__Task brief__. All of the records should come back exactly as written.

__Supplied information__.
▬▬▬
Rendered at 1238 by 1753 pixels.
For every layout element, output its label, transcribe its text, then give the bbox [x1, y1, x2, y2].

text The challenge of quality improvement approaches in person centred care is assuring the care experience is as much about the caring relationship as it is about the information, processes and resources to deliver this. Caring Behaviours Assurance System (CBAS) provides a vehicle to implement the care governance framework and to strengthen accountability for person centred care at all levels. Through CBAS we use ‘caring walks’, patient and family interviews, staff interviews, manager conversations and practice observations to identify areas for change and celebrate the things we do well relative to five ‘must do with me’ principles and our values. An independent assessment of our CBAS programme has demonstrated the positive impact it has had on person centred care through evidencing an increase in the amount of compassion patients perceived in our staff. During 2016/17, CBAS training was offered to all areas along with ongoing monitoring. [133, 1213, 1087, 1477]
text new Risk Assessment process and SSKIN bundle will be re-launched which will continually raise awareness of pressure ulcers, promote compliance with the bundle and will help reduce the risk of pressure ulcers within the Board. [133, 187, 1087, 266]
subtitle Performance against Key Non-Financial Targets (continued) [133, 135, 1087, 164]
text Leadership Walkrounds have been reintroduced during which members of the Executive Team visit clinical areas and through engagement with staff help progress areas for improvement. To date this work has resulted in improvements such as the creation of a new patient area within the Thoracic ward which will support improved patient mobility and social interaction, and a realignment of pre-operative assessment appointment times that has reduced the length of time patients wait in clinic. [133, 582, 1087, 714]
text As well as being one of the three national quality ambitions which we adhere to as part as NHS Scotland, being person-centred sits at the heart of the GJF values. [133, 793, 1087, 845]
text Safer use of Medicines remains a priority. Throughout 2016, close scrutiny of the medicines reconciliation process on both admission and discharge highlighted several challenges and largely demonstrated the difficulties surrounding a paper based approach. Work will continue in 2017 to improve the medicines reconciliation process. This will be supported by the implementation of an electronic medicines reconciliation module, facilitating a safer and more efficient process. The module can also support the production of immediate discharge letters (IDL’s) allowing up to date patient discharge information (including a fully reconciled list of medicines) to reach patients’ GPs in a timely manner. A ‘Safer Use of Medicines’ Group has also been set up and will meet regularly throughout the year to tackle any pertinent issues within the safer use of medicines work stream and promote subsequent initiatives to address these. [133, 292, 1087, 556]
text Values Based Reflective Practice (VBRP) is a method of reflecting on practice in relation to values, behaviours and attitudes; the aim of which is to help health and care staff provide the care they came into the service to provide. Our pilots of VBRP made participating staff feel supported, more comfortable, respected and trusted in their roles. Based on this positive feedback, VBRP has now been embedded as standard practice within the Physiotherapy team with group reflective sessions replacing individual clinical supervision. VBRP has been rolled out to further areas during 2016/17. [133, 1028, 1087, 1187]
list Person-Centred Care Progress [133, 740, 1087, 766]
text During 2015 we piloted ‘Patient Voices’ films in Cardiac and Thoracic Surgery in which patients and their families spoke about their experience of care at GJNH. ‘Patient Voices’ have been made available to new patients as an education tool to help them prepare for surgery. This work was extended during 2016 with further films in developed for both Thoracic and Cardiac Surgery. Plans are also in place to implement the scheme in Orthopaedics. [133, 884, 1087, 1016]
▬▬▬
__Reply__.
Rendered at 1238 by 1753 pixels.
For every layout element, output its label, transcribe its text, then give the bbox [x1, y1, x2, y2].

text The challenge of quality improvement approaches in person centred care is assuring the care experience is as much about the caring relationship as it is about the information, processes and resources to deliver this. Caring Behaviours Assurance System (CBAS) provides a vehicle to implement the care governance framework and to strengthen accountability for person centred care at all levels. Through CBAS we use ‘caring walks’, patient and family interviews, staff interviews, manager conversations and practice observations to identify areas for change and celebrate the things we do well relative to five ‘must do with me’ principles and our values. An independent assessment of our CBAS programme has demonstrated the positive impact it has had on person centred care through evidencing an increase in the amount of compassion patients perceived in our staff. During 2016/17, CBAS training was offered to all areas along with ongoing monitoring. [133, 1213, 1087, 1477]
text new Risk Assessment process and SSKIN bundle will be re-launched which will continually raise awareness of pressure ulcers, promote compliance with the bundle and will help reduce the risk of pressure ulcers within the Board. [133, 187, 1087, 266]
subtitle Performance against Key Non-Financial Targets (continued) [133, 135, 1087, 164]
text Leadership Walkrounds have been reintroduced during which members of the Executive Team visit clinical areas and through engagement with staff help progress areas for improvement. To date this work has resulted in improvements such as the creation of a new patient area within the Thoracic ward which will support improved patient mobility and social interaction, and a realignment of pre-operative assessment appointment times that has reduced the length of time patients wait in clinic. [133, 582, 1087, 714]
text As well as being one of the three national quality ambitions which we adhere to as part as NHS Scotland, being person-centred sits at the heart of the GJF values. [133, 793, 1087, 845]
text Safer use of Medicines remains a priority. Throughout 2016, close scrutiny of the medicines reconciliation process on both admission and discharge highlighted several challenges and largely demonstrated the difficulties surrounding a paper based approach. Work will continue in 2017 to improve the medicines reconciliation process. This will be supported by the implementation of an electronic medicines reconciliation module, facilitating a safer and more efficient process. The module can also support the production of immediate discharge letters (IDL’s) allowing up to date patient discharge information (including a fully reconciled list of medicines) to reach patients’ GPs in a timely manner. A ‘Safer Use of Medicines’ Group has also been set up and will meet regularly throughout the year to tackle any pertinent issues within the safer use of medicines work stream and promote subsequent initiatives to address these. [133, 292, 1087, 556]
text Values Based Reflective Practice (VBRP) is a method of reflecting on practice in relation to values, behaviours and attitudes; the aim of which is to help health and care staff provide the care they came into the service to provide. Our pilots of VBRP made participating staff feel supported, more comfortable, respected and trusted in their roles. Based on this positive feedback, VBRP has now been embedded as standard practice within the Physiotherapy team with group reflective sessions replacing individual clinical supervision. VBRP has been rolled out to further areas during 2016/17. [133, 1028, 1087, 1187]
list Person-Centred Care Progress [133, 740, 1087, 766]
text During 2015 we piloted ‘Patient Voices’ films in Cardiac and Thoracic Surgery in which patients and their families spoke about their experience of care at GJNH. ‘Patient Voices’ have been made available to new patients as an education tool to help them prepare for surgery. This work was extended during 2016 with further films in developed for both Thoracic and Cardiac Surgery. Plans are also in place to implement the scheme in Orthopaedics. [133, 884, 1087, 1016]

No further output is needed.